AIM OF THE EXERCISE: Go through the data below. Pull out every line that has the word "root".

== Segment start ==

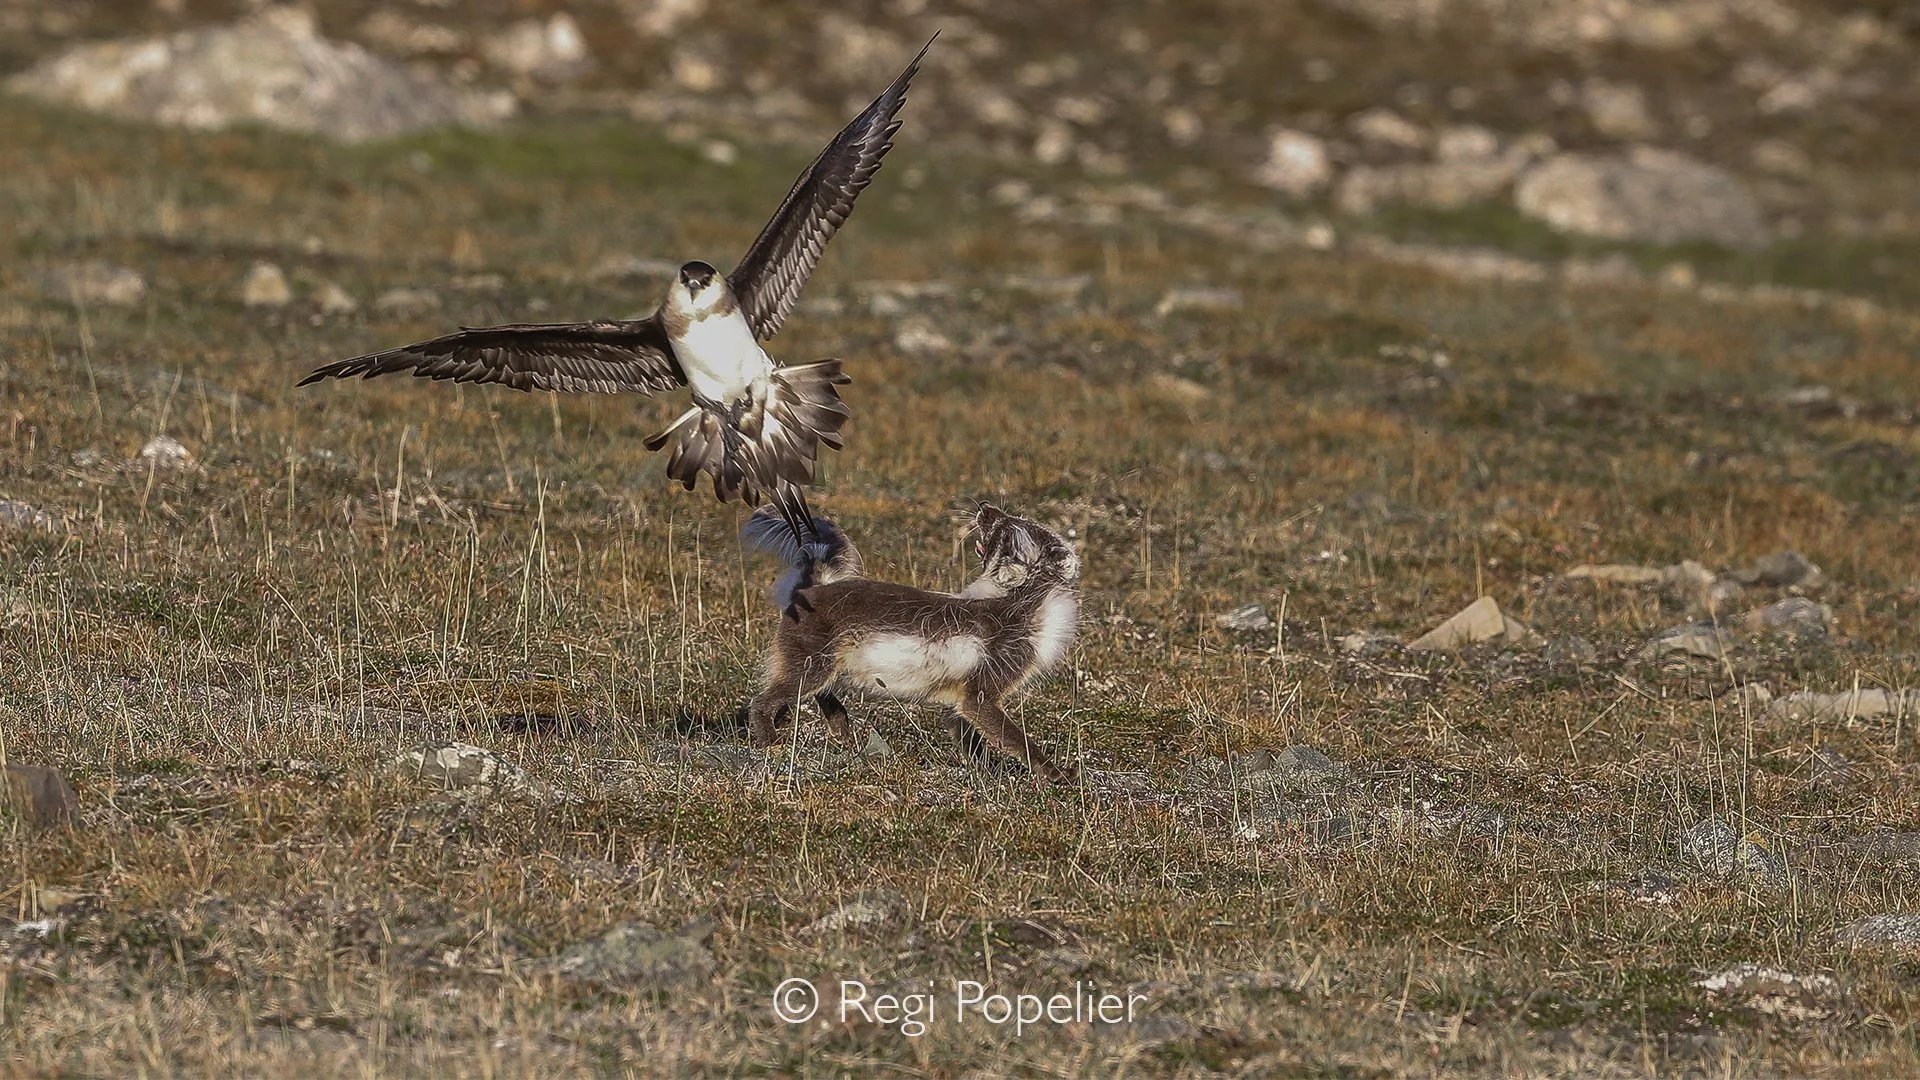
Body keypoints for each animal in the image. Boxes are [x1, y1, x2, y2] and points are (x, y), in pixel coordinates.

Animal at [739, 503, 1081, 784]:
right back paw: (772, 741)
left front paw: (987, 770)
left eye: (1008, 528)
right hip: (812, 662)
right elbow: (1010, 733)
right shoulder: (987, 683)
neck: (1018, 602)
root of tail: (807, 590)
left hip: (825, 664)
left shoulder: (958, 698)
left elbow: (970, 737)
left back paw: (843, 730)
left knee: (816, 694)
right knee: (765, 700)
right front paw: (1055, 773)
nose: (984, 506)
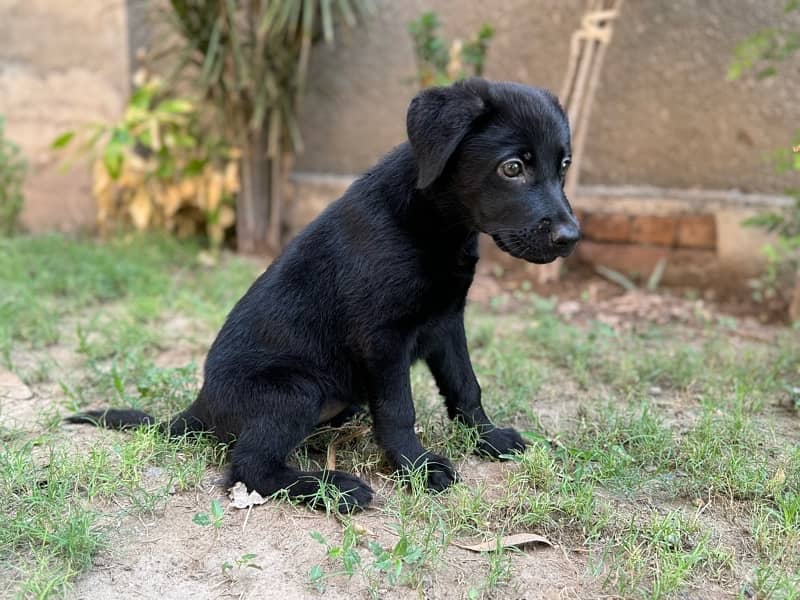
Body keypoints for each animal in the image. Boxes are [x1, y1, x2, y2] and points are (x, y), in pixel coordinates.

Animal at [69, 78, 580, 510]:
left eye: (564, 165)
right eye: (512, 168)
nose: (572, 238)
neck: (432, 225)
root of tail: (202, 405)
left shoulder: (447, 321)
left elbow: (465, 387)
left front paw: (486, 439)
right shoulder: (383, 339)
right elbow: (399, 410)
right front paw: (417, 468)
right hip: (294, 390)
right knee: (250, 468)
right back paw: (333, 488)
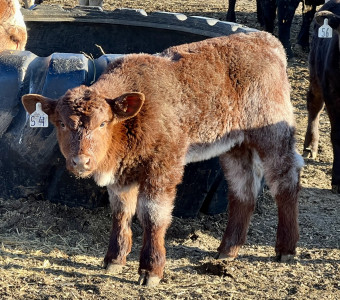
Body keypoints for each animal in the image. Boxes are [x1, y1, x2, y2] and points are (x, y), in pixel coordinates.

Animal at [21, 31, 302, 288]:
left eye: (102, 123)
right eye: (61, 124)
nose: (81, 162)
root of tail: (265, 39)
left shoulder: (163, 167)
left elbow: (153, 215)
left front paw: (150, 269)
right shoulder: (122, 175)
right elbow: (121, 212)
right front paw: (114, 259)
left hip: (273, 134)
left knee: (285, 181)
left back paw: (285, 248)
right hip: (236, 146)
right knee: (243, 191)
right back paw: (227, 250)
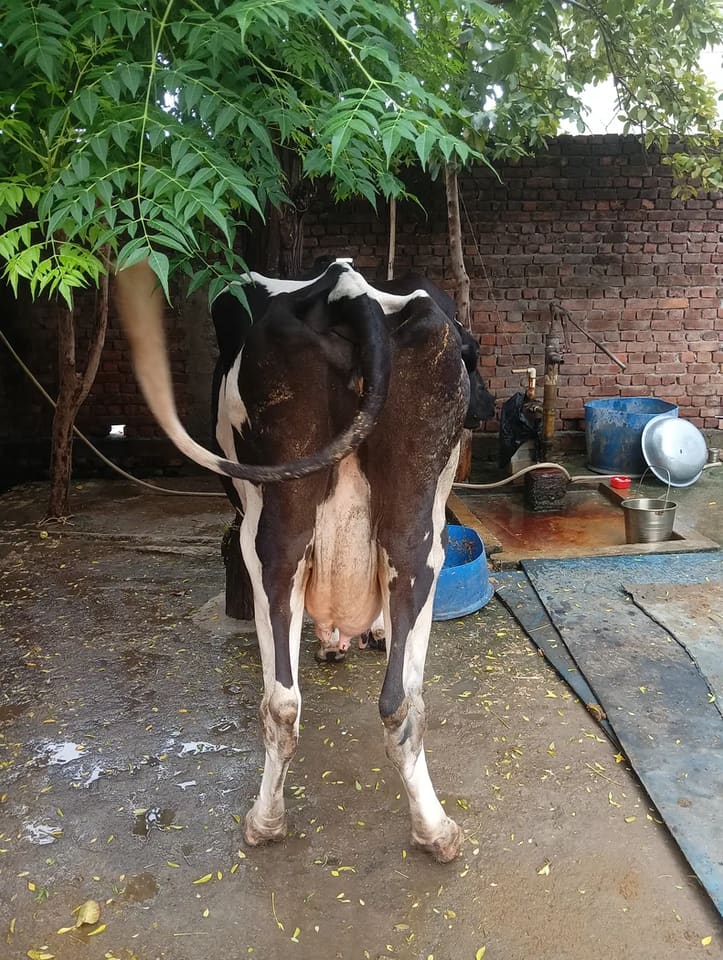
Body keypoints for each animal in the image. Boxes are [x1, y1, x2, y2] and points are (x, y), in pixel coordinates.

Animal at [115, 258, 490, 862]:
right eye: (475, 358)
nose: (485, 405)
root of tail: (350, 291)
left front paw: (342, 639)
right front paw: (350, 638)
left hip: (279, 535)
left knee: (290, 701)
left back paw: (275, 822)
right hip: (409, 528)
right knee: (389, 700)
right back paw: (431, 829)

== Segment end ==
== Segment start ==

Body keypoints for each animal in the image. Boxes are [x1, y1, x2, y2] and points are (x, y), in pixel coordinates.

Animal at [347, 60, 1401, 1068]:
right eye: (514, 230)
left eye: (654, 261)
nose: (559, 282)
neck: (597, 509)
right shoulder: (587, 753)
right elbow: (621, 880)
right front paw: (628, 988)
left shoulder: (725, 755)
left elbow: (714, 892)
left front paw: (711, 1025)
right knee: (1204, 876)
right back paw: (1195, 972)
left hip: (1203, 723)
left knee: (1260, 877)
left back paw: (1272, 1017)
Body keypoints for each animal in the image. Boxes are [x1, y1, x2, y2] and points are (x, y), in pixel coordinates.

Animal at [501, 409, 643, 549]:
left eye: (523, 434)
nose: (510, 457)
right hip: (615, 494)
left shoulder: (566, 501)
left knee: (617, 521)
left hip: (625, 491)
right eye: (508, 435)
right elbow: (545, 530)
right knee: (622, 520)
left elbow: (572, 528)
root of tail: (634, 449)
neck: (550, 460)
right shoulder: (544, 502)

== Segment end ==

ANSWER SPACE:
root of tail: (807, 590)
root of tail: (202, 405)
root of tail: (265, 39)
root of tail: (350, 291)
root of tail: (634, 449)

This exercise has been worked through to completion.